Utility Management Certification

VRWA Circuit Riders Aaron Perez, Wayne Graham and Brent Desranleau each received their Utility Management Certification. This was accomplished through National Rural Water's Water University Program.

VRWA is planning to offer training on the Utility Management Certification later this year. Please see our future training calendars or visit our website for pertinent updates.

Environmental Merit Award

VRWA was part of a group recognized by EPA Region 1 for response efforts following Tropical Storm Irene. A portion of the award narrative as presented in Boston in April: "...Despite the communication challenges, the staff of VT DEC persevered, finding ways to contact and assist the public water supplies impacted by the storm. Staff from the Drinking Water Program used home computers and personal cell phones, often calling from ad-hoc meetings in muddy parking lots. With key and timely assistance from Vermont Rural Water Association, the staff reached out to over a hundred water systems in the impacted areas..."

2011 Annual Report

The 2011 VRWA Annual Report is now available. Use the following link to request your copy:

Board Elections

VRWA directors Rod Lamothe and Harry Hinrichsen have been re-elected to three-year terms. Congratulations and thanks to them both.

Annual Conference

On May 2 & 3, we hosted our Annual Conference at the Lake Morey Resort in Fairlee. Nearly 200 individuals attended for another successful event.

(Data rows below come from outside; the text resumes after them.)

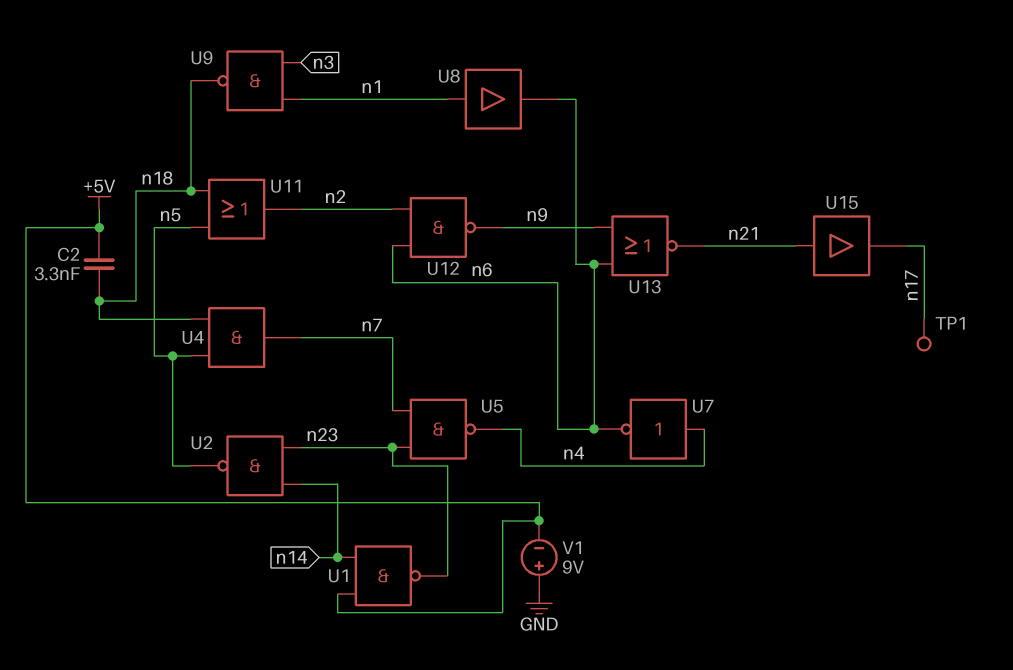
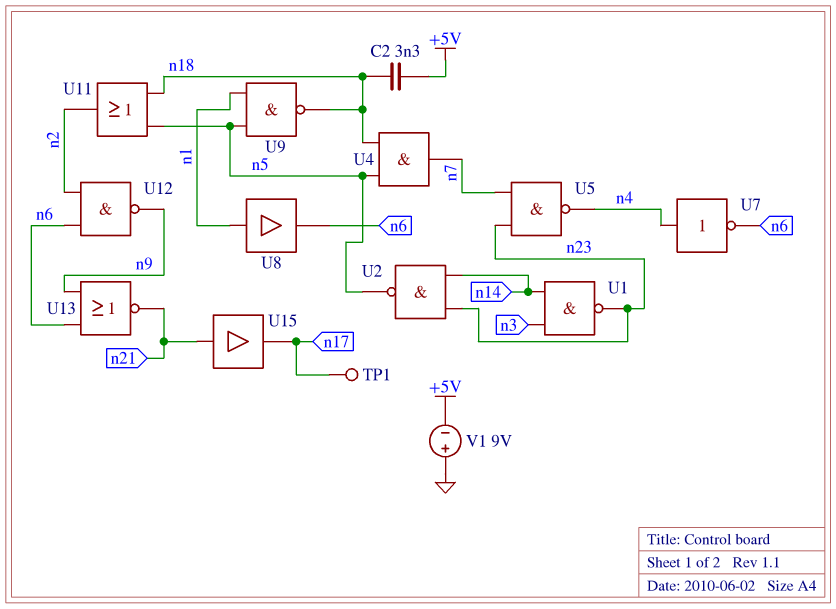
U1: NAND (in +5V, in n14, out n23) -> NAND (in n3, in n14, out n23)
U9: NAND (in n1, in n3, out n18) -> NAND (in n1, in n5, out n18)

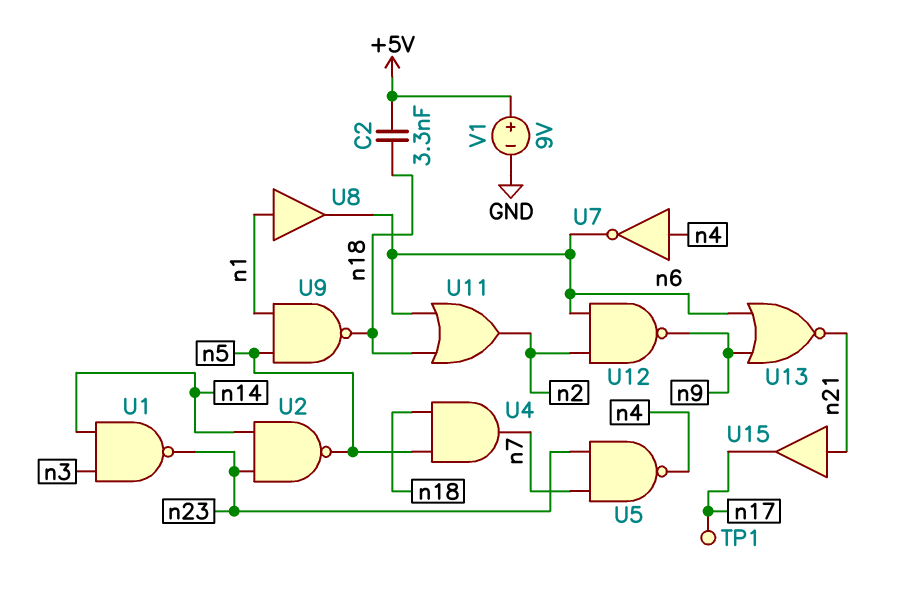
U11: OR (in n5, in n18, out n2) -> OR (in n6, in n18, out n2)
V1: 9V (plus GND, minus +5V) -> 9V (plus +5V, minus GND)

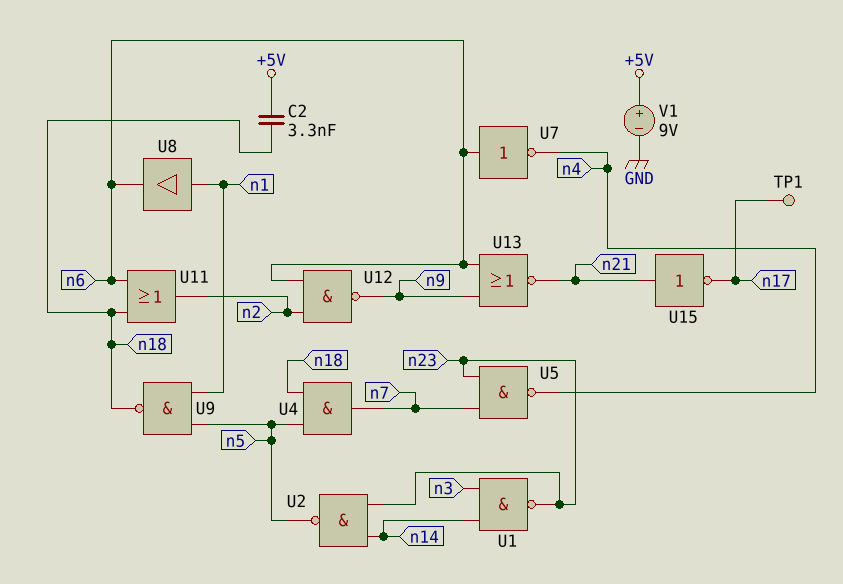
U7: NOT (in n4, out n6) -> NOT (in n6, out n4)
U15: buffer (in n21, out n17) -> NOT (in n21, out n17)

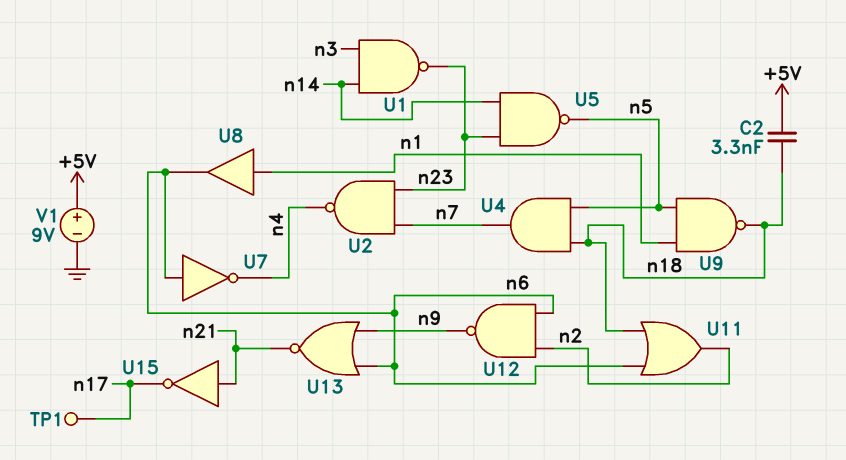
U2: NAND (in n14, in n23, out n5) -> NAND (in n7, in n23, out n4)
U5: NAND (in n7, in n23, out n4) -> NAND (in n14, in n23, out n5)

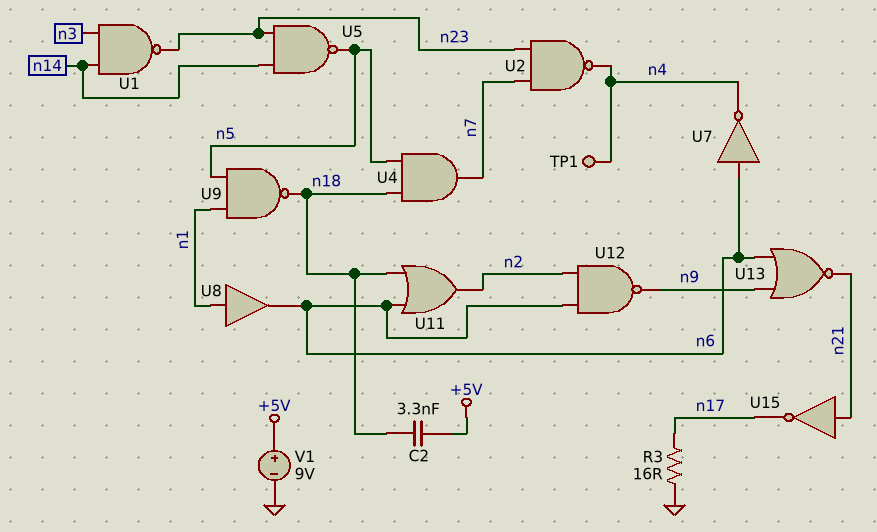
R3: none -> 16 (GND, n17)
TP1: test point (n17) -> test point (n4)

Thanks to all who participated in the 11th annual golf tournament on Wednesday and congratulations to the tournament winners: The Ti-Sales team and Pat Gordon! Thursday was full of great training sessions and a busy vendor exhibit area. During lunch, we were honored to present Andre Rouleau (Graniteville) as this year's Tony Torchia Award winner. Andre was recognized for his dedication to the profession.

We recognized 94 members who celebrated membership anniversaries. Special thanks to founding member and long-time supporter Gilles Blais (Derby) for his many years of service to the rural water community. Also thank you to all of this year's sponsors for making the event a success:

Platinum Sponsor
E.J. Prescott

Gold Sponsors
Ferguson Waterworks
Leggette, Brashears & Graham, Inc.

Silver Sponsors
Phelps Engineering
Weston & Sampson

Bronze Sponsors
Associated Electro-Mechanics
ECS Consulting
Ford Meter Box

Please note that we will be returning to the Lake Morey Resort May 1st and 2nd, 2013 for the next Annual Conference and Trade Show.


Wilmington Wastewater Treatment Plant
P.O. Box 217
Wilmington, VT 05363

December 23, 2001

Shaun Fielder Executive Director
Vermont Rural Water Association

Dear Shaun,

The Town of Wilmington Wastewater Treatment Plant would like to send our sincere appreciation of the assistance that VRWA provided to us during tropical storm Irene. We would like to especially thank Wayne Graham and Aaron Perez for somehow finding a way to make it to Wilmington to assist us in getting our infrastructure back in service. Wayne was incredibly helpful in getting vactor truck to Town to cleanout several manholes and sewer mains that were filled with gravel, stones and debris Wayne spent nearly two days here working with us making our job of jetting water and sewer up and running again much, much easier.

Wayne's knowledge, experience and helpful had both during Irene and whenever asked is such a valuable asset to us and for that we are very thankful and appreciative.